Res Judicata and Estoppel distinguished.-The doctrine of res judicata can be distinguished from estoppel,
as generally understood, on the following grounds:

The rule of res judicata is based on public policy, i.e., it is to the interest of the State that there should be
an end to litigation, and belongs to the province of procedure. Estoppel, on the other hand is part of the
law of evidence and proceeds on equitable principle, that he who by his conduct has induced another to
alter his position to his disadvantage, cannot turn round and take advantage of such alteration of the
others position.

Res judicata precludes a man from alleging the same thing in successive litigations, while estoppel
prevents a party from saying two contradictory things at different times. Res Judicata, as observed by
Mahmud, J. In Sita Ram v. Amir Begum, prohibits the Court from entering into an enquiry at all as to a
matter already adjudicated upon; estoppel prohibits a party, after the enquiry had already been entered
upon, from proving which would contradict his own previous declaration or acts to the prejudice of
another party who, relying upon those declarations or acts has altered his position.

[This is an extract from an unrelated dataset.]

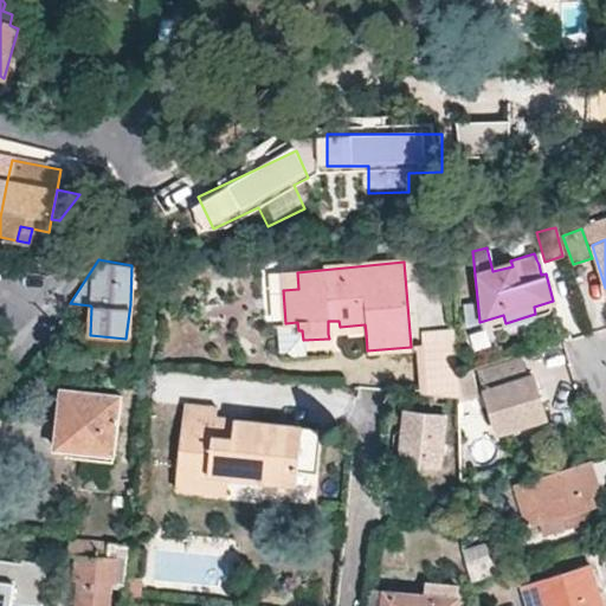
[(297,272),(283,272),(283,290),(298,289),(297,272)]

Res judicata ousts the jurisdiction of the Court to try the case, while estoppel shuts the mouth of a party,
being a rule of evidence.

The doctrine of res judicata results from a decision of the Court, while estoppel results from the conduct
of the parties themselves.

Lastly, the theory of res judicata is to presume conclusively the truth of the former decision while the rule
of estoppel prevents a person setting up what he calls the truth.